On October 7, Vice President Mike Pence and California Senator Kamala Harris met for the only Vice Presidential Debate. In contrast to last week’s debate between President Donald Trump and former Vice President Joe Biden, both Vice President Pence and Senator Harris sought to discuss actual public policy. Both Pence and Harris sparred over topics ranging from climate change, taxes, foreign policy, the Coronavirus pandemic, and the Supreme Court. Both candidates were on the defense at times. Pence found himself in the hot seat when he had to answer for the Trump Administration’s response to the Coronavirus pandemic, which polling shows most Americans deem lackluster at best. Pence, who leads the White House’s Coronavirus Task Force, unequivocally defended the Trump Administration’s handling of Coronavirus and argued that the deaths of more than 210,000 Americans were effectively inevitable, despite scientific studies showing otherwise.
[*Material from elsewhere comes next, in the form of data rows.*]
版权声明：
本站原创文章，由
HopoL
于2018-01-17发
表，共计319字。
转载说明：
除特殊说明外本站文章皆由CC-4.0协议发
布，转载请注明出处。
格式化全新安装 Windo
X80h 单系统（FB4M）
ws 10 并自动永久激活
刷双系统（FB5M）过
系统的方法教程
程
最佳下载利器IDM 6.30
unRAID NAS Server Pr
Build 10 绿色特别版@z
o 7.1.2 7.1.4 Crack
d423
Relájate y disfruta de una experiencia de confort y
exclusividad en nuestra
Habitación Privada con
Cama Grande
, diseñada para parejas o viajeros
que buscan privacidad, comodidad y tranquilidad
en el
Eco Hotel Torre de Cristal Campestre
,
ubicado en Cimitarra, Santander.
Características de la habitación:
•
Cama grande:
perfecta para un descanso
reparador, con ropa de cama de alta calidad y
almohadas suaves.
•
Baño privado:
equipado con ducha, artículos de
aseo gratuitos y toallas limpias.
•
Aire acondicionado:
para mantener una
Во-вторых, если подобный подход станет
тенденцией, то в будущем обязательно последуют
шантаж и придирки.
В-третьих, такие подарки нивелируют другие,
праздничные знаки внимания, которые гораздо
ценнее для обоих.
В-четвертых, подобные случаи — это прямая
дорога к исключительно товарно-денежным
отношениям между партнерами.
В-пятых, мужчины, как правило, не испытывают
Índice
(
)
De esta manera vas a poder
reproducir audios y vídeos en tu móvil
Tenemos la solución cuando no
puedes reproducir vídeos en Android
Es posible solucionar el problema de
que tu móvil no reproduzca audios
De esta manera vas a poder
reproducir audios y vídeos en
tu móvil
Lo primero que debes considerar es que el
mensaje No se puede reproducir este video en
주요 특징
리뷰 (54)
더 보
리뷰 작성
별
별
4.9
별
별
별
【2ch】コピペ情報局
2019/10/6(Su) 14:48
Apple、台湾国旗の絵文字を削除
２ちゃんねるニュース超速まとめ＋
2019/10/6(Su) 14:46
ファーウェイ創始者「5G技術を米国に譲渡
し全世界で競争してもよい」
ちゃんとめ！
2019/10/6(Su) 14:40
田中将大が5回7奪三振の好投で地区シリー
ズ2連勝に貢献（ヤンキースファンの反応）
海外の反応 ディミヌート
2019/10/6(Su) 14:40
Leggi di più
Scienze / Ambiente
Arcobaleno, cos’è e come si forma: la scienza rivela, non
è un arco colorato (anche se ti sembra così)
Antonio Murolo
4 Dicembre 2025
4. 2020 Election: Joe Biden Leads President Donald Trump by 16% In Recent Polling

A CNN poll released on October 6 found Democratic presidential nominee Joe Biden leading President Donald Trump by 16 points, his most comprehensive lead of the election cycle. Biden leads Trump 57 to 41 percent in the survey conducted after the first presidential debate and partially after the President’s Coronavirus diagnosis. The survey also found likely voters supporting Biden by wide margins on several issues. Voters prefer the former Vice President on Supreme Court nominations, 57 to 41 percent. Biden also leads on health care, 59 to 39 percent, and on the Coronavirus pandemic, 59 to 38 percent. Biden’s lead is 62 to 36 percent on racial inequality, and he leads on crime and public safety at 55 to 43 percent. The two are statistically tied on the economy, with 50 percent preferring Biden versus 48 percent preferring Trump.